The fix shipped as an apology, on 2008-01-09

SYGNAS knew, and said so in public. The disc sold at Comiket 73 on the last day of 2007; nine days later, on 2008-01-09, they added a スクリーンセーバー無料配布 ("free screensaver distribution") block to the らき☆マス special site, at the very address the launcher still carries as its mutex string, sygnas.jp/doujin/luckymaster/. The notice reads:

収録していたスクリーンセーバーが正常に動作しないことが判明しました。皆様にはご迷惑をおかけして本当に申し訳ありません。お詫びの意味を込めて収録しているスクリーンセーバーを無料配布いたします。 "It has come to light that the included screensavers do not operate correctly. We sincerely apologize for the inconvenience. As a token of apology, we are distributing the included screensavers free of charge."

They posted all four as ZIPs, on two mirrors (sygnas.jp itself and a clic-clac.jp backup), each holding one standalone installer that bundles the engine, an actual Flash movie, and Flash Player 8. The site is long gone, but the Internet Archive kept it, and one clic-clac.jp mirror is still archived: the chibi_setup.exe pulled from it is byte-for-byte the file this patch pins by SHA-256, so the restored content is provably SYGNAS's own apology release. The four installers are downloaded at build time and, like every other SYGNAS byte, never committed here.

The engine looks for its content right beside itself

The decompiled init builds its working directory from its own filename: a screensaver at system32\NAME.scr reads its content from system32\NAME dir\. That one fact makes the whole thing simple.

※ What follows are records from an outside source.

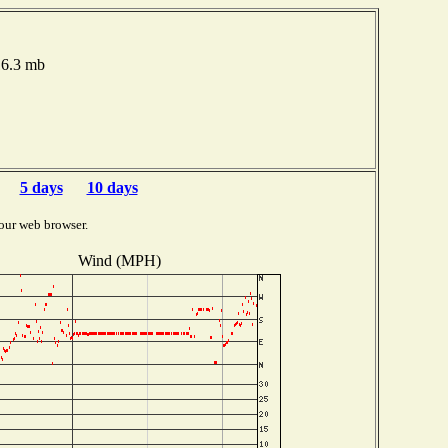
16.3 mb
5 days
10 days
our web browser.
Wind (MPH)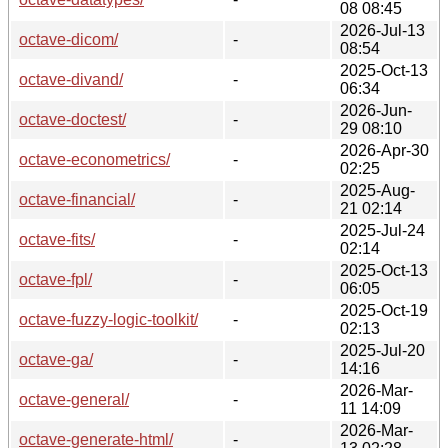
08 08:45
2026-Jul-13
octave-dicom/
-
08:54
2025-Oct-13
octave-divand/
-
06:34
2026-Jun-
octave-doctest/
-
29 08:10
2026-Apr-30
octave-econometrics/
-
02:25
2025-Aug-
octave-financial/
-
21 02:14
2025-Jul-24
octave-fits/
-
02:14
2025-Oct-13
octave-fpl/
-
06:05
2025-Oct-19
octave-fuzzy-logic-toolkit/
-
02:13
2025-Jul-20
octave-ga/
-
14:16
2026-Mar-
octave-general/
-
11 14:09
2026-Mar-
octave-generate-html/
-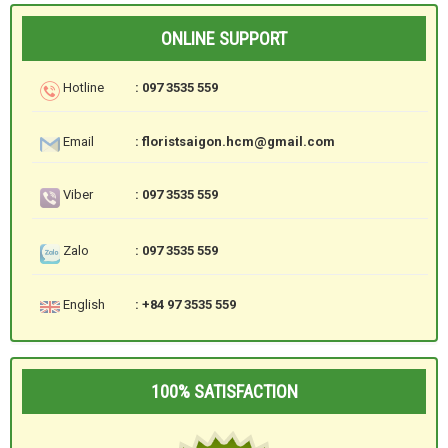
ONLINE SUPPORT
Hotline
: 097 3535 559
Email
: floristsaigon.hcm@gmail.com
Viber
: 097 3535 559
Zalo
: 097 3535 559
English
: +84 97 3535 559
100% SATISFACTION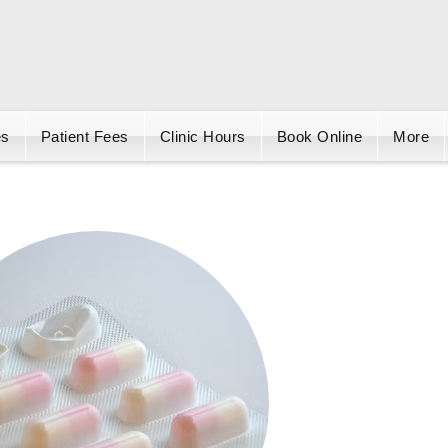
es
Patient Fees
Clinic Hours
Book Online
More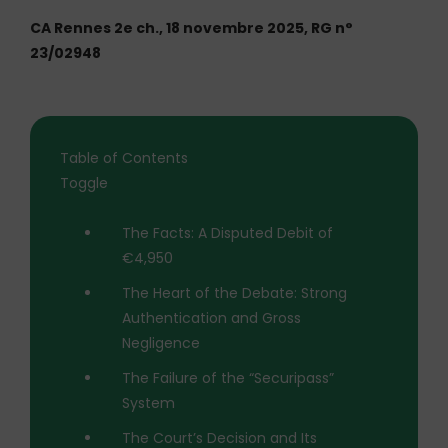
CA Rennes 2e ch., 18 novembre 2025, RG n°
23/02948
Table of Contents
Toggle
The Facts: A Disputed Debit of
€4,950
The Heart of the Debate: Strong
Authentication and Gross
Negligence
The Failure of the “Securipass”
System
The Court’s Decision and Its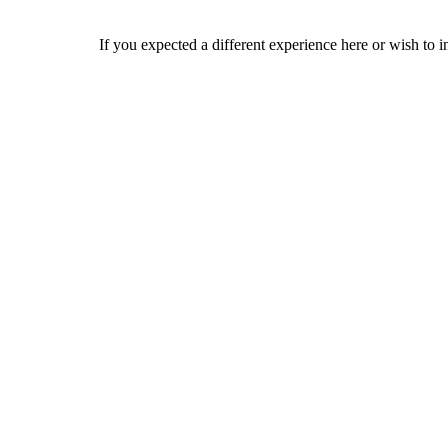
If you expected a different experience here or wish to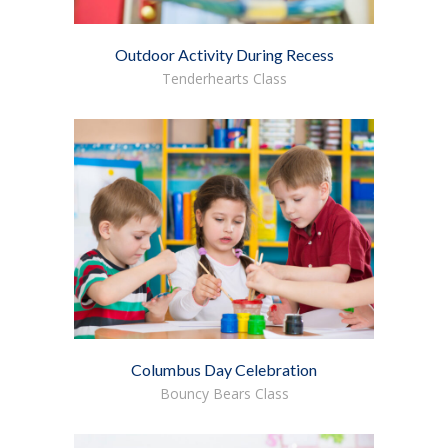
Outdoor Activity During Recess
Tenderhearts Class
Columbus Day Celebration
Bouncy Bears Class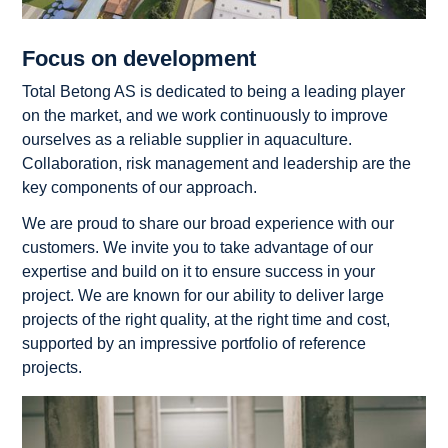
Focus on development
Total Betong AS is dedicated to being a leading player
on the market, and we work continuously to improve
ourselves as a reliable supplier in aquaculture.
Collaboration, risk management and leadership are the
key components of our approach.
We are proud to share our broad experience with our
customers. We invite you to take advantage of our
expertise and build on it to ensure success in your
project. We are known for our ability to deliver large
projects of the right quality, at the right time and cost,
supported by an impressive portfolio of reference
projects.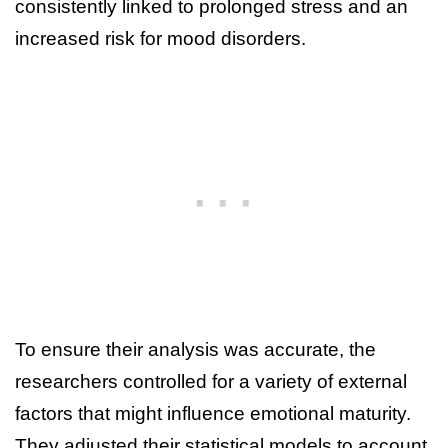
consistently linked to prolonged stress and an
increased risk for mood disorders.
To ensure their analysis was accurate, the
researchers controlled for a variety of external
factors that might influence emotional maturity.
They adjusted their statistical models to account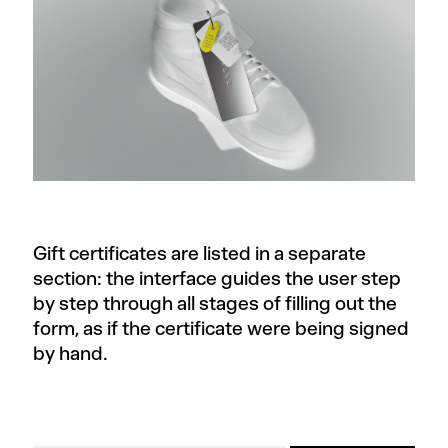
Gift certificates are listed in a separate
section: the interface guides the user step
by step through all stages of filling out the
form, as if the certificate were being signed
by hand.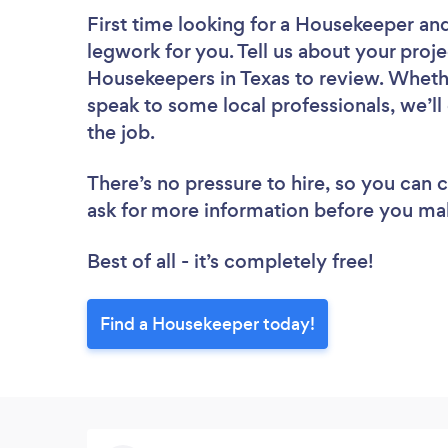
First time looking for a Housekeeper
and
legwork for you. Tell us about your proje
Housekeepers in Texas to review. Whethe
speak to some local professionals, we’l
the job.
There’s no pressure to hire, so you can
ask for more information before you ma
Best of all - it’s completely free!
Find a Housekeeper today!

The engine inside the apology installers is byte-identical to the disc's, so the disc already shipped a perfectly good engine; it was only ever missing the folder next to it. Rename the .scr to its English Display-Properties name and the engine looks in the matching English dir with no patching at all. I confirmed it live: an English-named .scr next to an English-named content folder runs the same Flash movie the Japanese one would.

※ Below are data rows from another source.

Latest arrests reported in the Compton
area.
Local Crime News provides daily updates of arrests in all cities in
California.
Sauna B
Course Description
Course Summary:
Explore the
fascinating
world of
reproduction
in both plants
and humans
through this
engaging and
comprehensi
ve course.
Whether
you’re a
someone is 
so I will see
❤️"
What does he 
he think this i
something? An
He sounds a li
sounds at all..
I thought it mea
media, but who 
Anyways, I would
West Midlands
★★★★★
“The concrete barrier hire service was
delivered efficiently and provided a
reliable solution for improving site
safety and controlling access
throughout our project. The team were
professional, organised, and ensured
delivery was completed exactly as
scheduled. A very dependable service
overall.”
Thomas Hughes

A filename that would have broken on English XP

saver.dat is a tiny descriptor, and it names the movie file in a fixed field at offset 312, which the engine then opens through the ANSI file API. A Japanese filename there works on a Japanese box and turns to mojibake (and a file-not-found) on an English one: the exact locale trap the rest of the patch is built to avoid. So the restore renames the movie to a plain saver.swf and rewrites that one field in saver.dat to match, leaving everything on disk pure ASCII. (The installer also stamps six bytes into saver.dat at offset 388 during setup; those turned out to be runtime state, and shipping them as zero works fine.)

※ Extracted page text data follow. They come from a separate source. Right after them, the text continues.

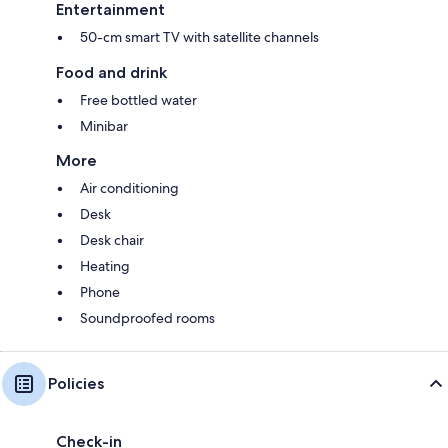
Entertainment
50-cm smart TV with satellite channels
Food and drink
Free bottled water
Minibar
More
Air conditioning
Desk
Desk chair
Heating
Phone
Soundproofed rooms
Policies
Check-in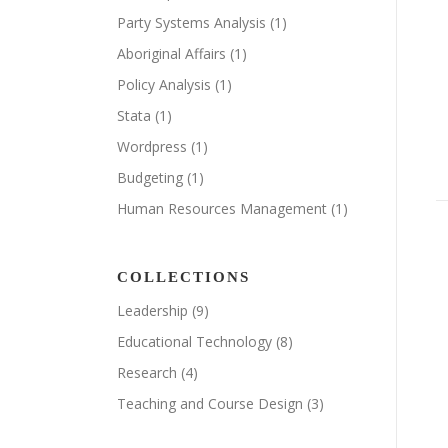
Party Systems Analysis
(1)
Aboriginal Affairs
(1)
Policy Analysis
(1)
Stata
(1)
Wordpress
(1)
Budgeting
(1)
Human Resources Management
(1)
COLLECTIONS
Leadership
(9)
Educational Technology
(8)
Research
(4)
Teaching and Course Design
(3)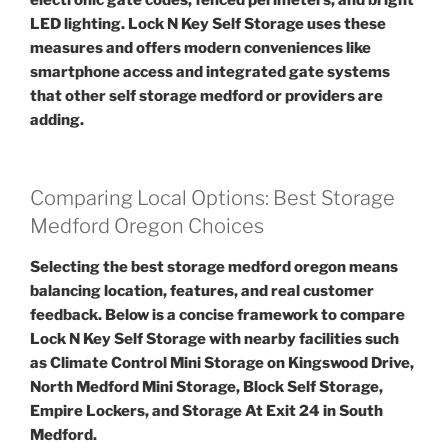
LED lighting. Lock N Key Self Storage uses these
measures and offers modern conveniences like
smartphone access and integrated gate systems
that other self storage medford or providers are
adding.
Comparing Local Options: Best Storage
Medford Oregon Choices
Selecting the best storage medford oregon means
balancing location, features, and real customer
feedback. Below is a concise framework to compare
Lock N Key Self Storage with nearby facilities such
as Climate Control Mini Storage on Kingswood Drive,
North Medford Mini Storage, Block Self Storage,
Empire Lockers, and Storage At Exit 24 in South
Medford.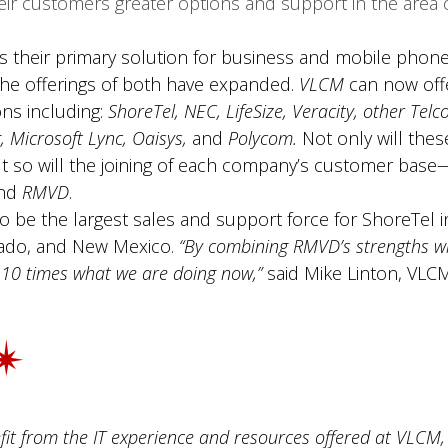
heir customers greater options and support in the area 
s their primary solution for business and mobile phone
he offerings of both have expanded.
VLCM
can now off
ns including:
ShoreTel, NEC, LifeSize, Veracity, other Telcos
g, Microsoft Lync, Oaisys,
and
Polycom.
Not only will thes
t so will the joining of each company’s customer base
nd
RMVD
.
 be the largest sales and support force for ShoreTel in
rado, and New Mexico.
“By combining RMVD’s strengths wi
5-10 times what we are doing now,”
said Mike Linton, VLCM
fit from the IT experience and resources offered at VLC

Flash 8, three layers deep

The screensaver draws through the Flash 8 ActiveX, so Flash8.ocx has to be present and registered. It is buried: LZX-compressed inside Data1.cab, which is itself a stream inside the bundled MSI (an OLE compound document), which is inside the InstallShield installer. A flat byte-carve gets a corrupt cab, because the cab stream is fragmented across the compound document's allocation sectors. A small pure-Python compound-file reader walks the FAT, reassembles the stream, and then cabextract unpacks the OCX; the English installer drops it in system32\Macromed\Flash and regsvr32's it. Without that registration the engine throws the same "broken" notice, since it cannot create the control.

Extract, never run

Everything is carved, not executed. Each content file lives verbatim and contiguous in the apology installer, so the build slices it out by offset and length and checks it against its own SHA-256; the installer itself is pinned, which keeps the offsets stable. We do not silently run the GUI installers; we extract their payload and merge it into the English installer reproducibly. The result was validated end to end under wine and then live on a real English-locale Windows XP box: a clean wipe, an install of the built setup.exe, and all four screensavers previewing and running fullscreen, on the locale where the cp932 filenames would have failed.

The full teardown (the Unicorn-based ASPack unpacker, the Ghidra trace to the missing-content exit, and the live test matrix) is in docs/screensaver-re.md, and the extract-and-merge tool, with the per-installer offset table, is tools/screensaverrestore.py.